**BRIEF:** Take the lines below between the one holding "4: (615, 489, 7.71)" and the one holding "41: (119, 118, 0.64)", inclusive, and copy them exactly. Add nothing.

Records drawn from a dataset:
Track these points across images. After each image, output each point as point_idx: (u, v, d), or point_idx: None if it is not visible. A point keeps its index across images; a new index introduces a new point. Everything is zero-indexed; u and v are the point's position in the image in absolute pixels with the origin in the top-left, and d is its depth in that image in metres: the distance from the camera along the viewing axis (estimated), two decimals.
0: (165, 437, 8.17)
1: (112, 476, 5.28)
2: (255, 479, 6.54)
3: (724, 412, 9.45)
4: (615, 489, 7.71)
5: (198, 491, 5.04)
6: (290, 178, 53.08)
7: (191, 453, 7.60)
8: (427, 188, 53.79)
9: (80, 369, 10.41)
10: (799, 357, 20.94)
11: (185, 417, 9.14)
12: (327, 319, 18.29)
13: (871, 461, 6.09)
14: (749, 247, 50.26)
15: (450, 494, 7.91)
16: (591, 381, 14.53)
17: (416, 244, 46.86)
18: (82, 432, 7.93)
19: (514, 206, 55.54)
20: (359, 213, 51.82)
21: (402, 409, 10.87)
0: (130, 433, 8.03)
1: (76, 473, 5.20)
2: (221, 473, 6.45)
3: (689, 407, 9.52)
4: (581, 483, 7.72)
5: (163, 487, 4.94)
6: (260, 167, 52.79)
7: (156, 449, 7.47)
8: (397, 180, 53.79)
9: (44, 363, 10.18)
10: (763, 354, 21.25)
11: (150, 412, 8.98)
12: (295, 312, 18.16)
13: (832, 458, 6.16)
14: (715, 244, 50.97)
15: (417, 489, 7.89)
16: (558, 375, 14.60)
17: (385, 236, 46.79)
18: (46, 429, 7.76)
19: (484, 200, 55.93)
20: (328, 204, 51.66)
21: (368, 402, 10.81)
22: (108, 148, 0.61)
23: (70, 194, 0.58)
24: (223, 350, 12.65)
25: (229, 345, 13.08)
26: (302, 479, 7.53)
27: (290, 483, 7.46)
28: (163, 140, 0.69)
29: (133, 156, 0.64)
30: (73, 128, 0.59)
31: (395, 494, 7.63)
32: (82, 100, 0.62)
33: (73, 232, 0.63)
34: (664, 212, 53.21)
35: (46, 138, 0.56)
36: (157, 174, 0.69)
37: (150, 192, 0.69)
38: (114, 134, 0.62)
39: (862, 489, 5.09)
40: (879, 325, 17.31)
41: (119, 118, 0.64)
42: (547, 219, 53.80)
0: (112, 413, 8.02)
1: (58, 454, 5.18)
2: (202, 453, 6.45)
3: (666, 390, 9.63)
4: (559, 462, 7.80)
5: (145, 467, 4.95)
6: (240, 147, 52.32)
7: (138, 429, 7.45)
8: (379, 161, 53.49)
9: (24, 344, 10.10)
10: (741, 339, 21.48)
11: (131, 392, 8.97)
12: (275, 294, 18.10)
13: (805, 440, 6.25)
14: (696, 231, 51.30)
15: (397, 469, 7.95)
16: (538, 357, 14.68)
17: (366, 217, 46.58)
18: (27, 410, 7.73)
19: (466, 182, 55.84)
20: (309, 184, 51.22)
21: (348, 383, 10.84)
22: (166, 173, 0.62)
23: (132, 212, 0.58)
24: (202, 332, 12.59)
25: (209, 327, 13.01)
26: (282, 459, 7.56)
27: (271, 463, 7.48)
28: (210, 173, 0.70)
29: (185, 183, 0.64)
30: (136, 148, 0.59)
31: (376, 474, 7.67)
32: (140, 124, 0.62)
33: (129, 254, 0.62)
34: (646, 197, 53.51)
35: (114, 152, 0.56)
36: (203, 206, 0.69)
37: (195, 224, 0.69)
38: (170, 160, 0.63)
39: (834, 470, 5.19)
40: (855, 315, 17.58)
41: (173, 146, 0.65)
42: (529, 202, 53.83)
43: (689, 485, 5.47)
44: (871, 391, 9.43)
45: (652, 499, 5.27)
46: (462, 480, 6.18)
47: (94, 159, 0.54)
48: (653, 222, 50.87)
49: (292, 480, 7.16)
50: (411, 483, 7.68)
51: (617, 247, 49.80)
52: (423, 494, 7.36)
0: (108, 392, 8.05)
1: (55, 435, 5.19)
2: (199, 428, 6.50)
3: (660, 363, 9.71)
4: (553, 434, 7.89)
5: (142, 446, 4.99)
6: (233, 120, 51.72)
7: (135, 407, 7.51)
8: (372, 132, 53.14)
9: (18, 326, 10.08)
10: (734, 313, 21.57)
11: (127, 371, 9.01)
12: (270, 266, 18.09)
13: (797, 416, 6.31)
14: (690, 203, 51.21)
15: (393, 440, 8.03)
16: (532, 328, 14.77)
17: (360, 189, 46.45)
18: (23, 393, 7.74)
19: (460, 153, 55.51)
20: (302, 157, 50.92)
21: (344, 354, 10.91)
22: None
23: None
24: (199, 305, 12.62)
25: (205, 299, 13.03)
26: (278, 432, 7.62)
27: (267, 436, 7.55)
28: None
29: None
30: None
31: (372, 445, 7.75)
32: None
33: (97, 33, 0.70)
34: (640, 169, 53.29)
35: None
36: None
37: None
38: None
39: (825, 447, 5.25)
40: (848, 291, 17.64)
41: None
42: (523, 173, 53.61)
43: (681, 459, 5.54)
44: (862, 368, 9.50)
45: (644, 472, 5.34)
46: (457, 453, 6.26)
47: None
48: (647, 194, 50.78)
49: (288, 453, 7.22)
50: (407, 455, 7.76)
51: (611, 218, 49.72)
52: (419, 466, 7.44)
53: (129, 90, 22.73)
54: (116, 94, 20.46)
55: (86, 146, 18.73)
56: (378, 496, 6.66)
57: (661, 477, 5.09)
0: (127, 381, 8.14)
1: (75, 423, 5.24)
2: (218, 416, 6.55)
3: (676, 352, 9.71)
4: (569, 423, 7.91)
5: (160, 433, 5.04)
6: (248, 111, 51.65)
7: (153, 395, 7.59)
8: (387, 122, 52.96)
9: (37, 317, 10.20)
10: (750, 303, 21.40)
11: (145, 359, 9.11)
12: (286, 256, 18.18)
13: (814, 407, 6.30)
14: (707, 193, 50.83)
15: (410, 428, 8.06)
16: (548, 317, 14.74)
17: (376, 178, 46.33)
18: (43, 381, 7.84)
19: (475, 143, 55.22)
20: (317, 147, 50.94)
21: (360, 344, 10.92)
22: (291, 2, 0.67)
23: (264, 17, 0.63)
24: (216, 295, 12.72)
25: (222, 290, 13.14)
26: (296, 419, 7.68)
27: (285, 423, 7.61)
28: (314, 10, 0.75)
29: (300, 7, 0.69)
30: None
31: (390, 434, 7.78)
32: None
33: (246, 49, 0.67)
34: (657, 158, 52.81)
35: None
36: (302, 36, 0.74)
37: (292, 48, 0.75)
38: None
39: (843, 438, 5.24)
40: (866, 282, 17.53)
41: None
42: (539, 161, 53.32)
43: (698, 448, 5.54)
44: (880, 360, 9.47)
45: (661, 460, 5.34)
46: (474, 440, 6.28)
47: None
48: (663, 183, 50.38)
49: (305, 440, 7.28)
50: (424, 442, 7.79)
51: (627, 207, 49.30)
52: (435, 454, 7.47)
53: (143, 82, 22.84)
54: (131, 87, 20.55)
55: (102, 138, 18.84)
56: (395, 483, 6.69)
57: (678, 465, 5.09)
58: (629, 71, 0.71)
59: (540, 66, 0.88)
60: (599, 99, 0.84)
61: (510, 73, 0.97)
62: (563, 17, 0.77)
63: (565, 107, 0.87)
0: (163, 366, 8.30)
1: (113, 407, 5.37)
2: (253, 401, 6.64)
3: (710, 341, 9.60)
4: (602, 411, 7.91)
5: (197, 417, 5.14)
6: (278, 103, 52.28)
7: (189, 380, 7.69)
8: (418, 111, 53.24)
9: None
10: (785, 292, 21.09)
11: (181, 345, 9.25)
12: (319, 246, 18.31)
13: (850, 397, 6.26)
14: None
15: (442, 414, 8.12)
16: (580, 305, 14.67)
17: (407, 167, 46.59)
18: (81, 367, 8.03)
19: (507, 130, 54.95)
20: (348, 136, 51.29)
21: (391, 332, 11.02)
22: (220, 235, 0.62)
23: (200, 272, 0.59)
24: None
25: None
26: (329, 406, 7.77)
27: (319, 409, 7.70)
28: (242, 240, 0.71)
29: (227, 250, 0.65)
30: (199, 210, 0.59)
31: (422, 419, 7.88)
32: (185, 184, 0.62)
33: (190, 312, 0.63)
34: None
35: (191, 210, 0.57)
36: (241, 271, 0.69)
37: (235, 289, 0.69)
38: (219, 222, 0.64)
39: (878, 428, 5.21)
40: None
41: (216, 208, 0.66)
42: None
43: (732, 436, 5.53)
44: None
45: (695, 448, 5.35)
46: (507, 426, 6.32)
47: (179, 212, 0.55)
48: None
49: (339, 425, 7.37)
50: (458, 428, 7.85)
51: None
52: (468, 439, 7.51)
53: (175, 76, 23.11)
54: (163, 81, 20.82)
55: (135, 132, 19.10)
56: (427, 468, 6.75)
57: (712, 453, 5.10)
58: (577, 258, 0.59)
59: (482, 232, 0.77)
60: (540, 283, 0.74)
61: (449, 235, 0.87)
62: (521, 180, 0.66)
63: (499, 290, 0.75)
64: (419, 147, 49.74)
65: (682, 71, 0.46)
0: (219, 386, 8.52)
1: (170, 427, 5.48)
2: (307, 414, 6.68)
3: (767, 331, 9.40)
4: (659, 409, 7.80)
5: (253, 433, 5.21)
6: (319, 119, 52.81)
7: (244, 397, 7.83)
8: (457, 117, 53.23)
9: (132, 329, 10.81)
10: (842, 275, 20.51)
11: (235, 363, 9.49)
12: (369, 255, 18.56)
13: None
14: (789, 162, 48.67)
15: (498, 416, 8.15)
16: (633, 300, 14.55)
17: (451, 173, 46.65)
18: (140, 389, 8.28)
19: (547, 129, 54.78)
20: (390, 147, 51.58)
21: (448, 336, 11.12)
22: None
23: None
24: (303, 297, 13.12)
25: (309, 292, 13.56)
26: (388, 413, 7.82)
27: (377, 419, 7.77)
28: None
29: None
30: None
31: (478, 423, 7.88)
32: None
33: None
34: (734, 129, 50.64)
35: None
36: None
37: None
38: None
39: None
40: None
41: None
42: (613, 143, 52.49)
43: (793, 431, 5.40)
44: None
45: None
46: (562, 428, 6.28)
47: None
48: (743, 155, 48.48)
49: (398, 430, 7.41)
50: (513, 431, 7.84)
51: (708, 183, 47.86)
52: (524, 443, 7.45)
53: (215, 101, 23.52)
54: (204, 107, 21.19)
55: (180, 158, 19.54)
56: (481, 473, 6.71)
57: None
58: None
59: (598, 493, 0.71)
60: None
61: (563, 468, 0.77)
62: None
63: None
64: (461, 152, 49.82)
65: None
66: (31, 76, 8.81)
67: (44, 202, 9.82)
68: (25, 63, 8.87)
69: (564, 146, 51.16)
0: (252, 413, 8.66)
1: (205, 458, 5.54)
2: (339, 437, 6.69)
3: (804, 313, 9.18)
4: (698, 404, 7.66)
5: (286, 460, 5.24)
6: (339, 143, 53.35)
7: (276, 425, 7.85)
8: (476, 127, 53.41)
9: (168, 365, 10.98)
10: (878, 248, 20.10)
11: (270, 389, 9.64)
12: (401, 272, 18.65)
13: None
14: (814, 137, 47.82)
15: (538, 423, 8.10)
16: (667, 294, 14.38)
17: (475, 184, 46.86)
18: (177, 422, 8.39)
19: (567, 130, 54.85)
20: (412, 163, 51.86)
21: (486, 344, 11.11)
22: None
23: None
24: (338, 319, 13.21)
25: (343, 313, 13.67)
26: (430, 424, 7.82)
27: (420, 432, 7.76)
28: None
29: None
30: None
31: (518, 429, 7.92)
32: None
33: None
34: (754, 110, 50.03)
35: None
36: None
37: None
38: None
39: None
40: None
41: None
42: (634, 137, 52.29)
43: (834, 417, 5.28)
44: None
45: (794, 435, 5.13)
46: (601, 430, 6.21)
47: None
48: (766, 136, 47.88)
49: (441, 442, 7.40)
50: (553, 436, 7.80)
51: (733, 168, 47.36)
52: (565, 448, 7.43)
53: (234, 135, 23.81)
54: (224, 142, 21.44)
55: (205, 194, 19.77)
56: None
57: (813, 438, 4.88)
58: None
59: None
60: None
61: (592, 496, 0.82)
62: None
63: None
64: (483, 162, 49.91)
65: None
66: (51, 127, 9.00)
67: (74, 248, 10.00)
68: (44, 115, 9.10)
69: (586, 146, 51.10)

**ANSWER BELOW:**
4: (615, 489, 7.71)
5: (198, 491, 5.04)
6: (290, 178, 53.08)
7: (191, 453, 7.60)
8: (427, 188, 53.79)
9: (80, 369, 10.41)
10: (799, 357, 20.94)
11: (185, 417, 9.14)
12: (327, 319, 18.29)
13: (871, 461, 6.09)
14: (749, 247, 50.26)
15: (450, 494, 7.91)
16: (591, 381, 14.53)
17: (416, 244, 46.86)
18: (82, 432, 7.93)
19: (514, 206, 55.54)
20: (359, 213, 51.82)
21: (402, 409, 10.87)
0: (130, 433, 8.03)
1: (76, 473, 5.20)
2: (221, 473, 6.45)
3: (689, 407, 9.52)
4: (581, 483, 7.72)
5: (163, 487, 4.94)
6: (260, 167, 52.79)
7: (156, 449, 7.47)
8: (397, 180, 53.79)
9: (44, 363, 10.18)
10: (763, 354, 21.25)
11: (150, 412, 8.98)
12: (295, 312, 18.16)
13: (832, 458, 6.16)
14: (715, 244, 50.97)
15: (417, 489, 7.89)
16: (558, 375, 14.60)
17: (385, 236, 46.79)
18: (46, 429, 7.76)
19: (484, 200, 55.93)
20: (328, 204, 51.66)
21: (368, 402, 10.81)
22: (108, 148, 0.61)
23: (70, 194, 0.58)
24: (223, 350, 12.65)
25: (229, 345, 13.08)
26: (302, 479, 7.53)
27: (290, 483, 7.46)
28: (163, 140, 0.69)
29: (133, 156, 0.64)
30: (73, 128, 0.59)
31: (395, 494, 7.63)
32: (82, 100, 0.62)
33: (73, 232, 0.63)
34: (664, 212, 53.21)
35: (46, 138, 0.56)
36: (157, 174, 0.69)
37: (150, 192, 0.69)
38: (114, 134, 0.62)
39: (862, 489, 5.09)
40: (879, 325, 17.31)
41: (119, 118, 0.64)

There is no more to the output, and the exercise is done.